Displacing an SDF's input coordinate before evaluation deforms the shape by any function
An SDF can be deformed without touching its formula by perturbing the input coordinate p before passing it to the distance function — bending the space the shape lives in rather than the shape itself. In domain warping you offset p first: adding a parabolic offset to the y-coordinate before computing a mouth ellipsoid curves it into a smile while the shape stays an ellipsoid.

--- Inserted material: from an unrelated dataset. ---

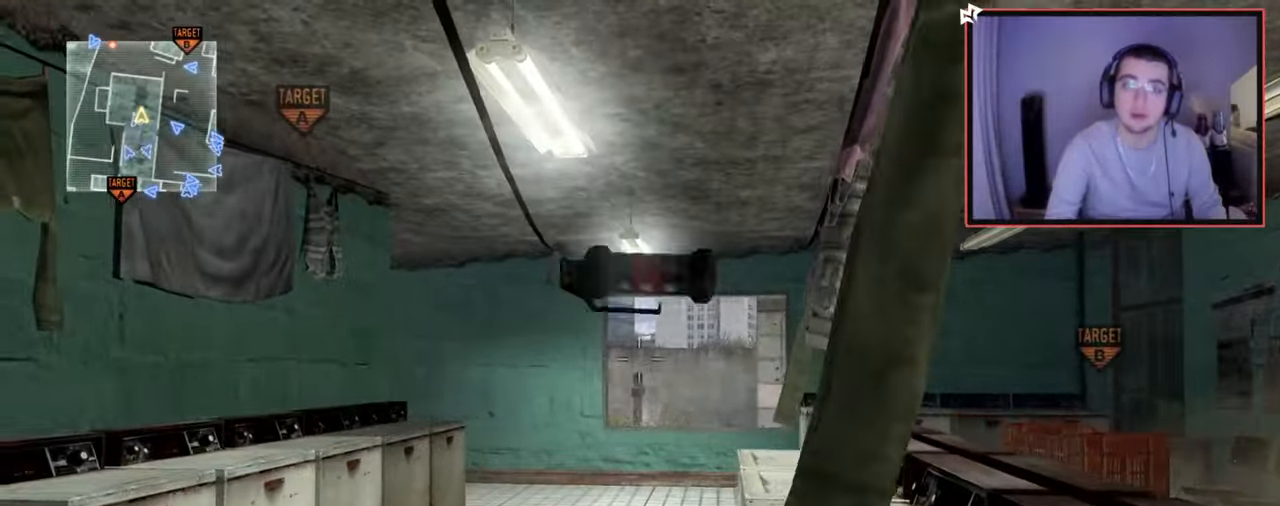
{"buttons": ["SQUARE"], "left_stick": "up-left", "right_stick": "center", "events": [[50, "left_stick", "left"], [83, "right_stick", "left"], [233, "left_stick", "up-left"], [350, "right_stick", "center"], [433, "SQUARE", "down"]]}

In the related opDisplace operation you compute any function of p — sine waves, noise, custom expressions — and add that amount back to the returned distance, pushing the boundary outward or inward to produce organic, wavy, or spiky outlines. Because the perturbation is applied in UV space, the result is resolution-independent, and a single displacement function yields complex organic deformations. A key limitation: adding an arbitrary function to the distance may break the Lipschitz condition so the result is no longer a true SDF, and very large displacements can cause rendering artifacts like missed surfaces.
Examples
// domain warp: bend the coordinate → smile
float mouthY = p.y - 0.3*p.x*p.x;
// opDisplace: perturb distance by a function of p
float opDisplace(vec2 p) {
float d1 = sdCircle(p, 0.3);
float d2 = sin(20.0*p.x)*sin(20.0*p.y)*0.05; // displacement
return d1 + d2;
}
Assessment
Apply a sine-wave displacement to a circle SDF, then increase the amplitude and identify when rendering artifacts appear and why (Lipschitz violation). Explain why warping p before the SDF call (domain warp) produces a smile while adding a term to the SDF output produces a different artifact.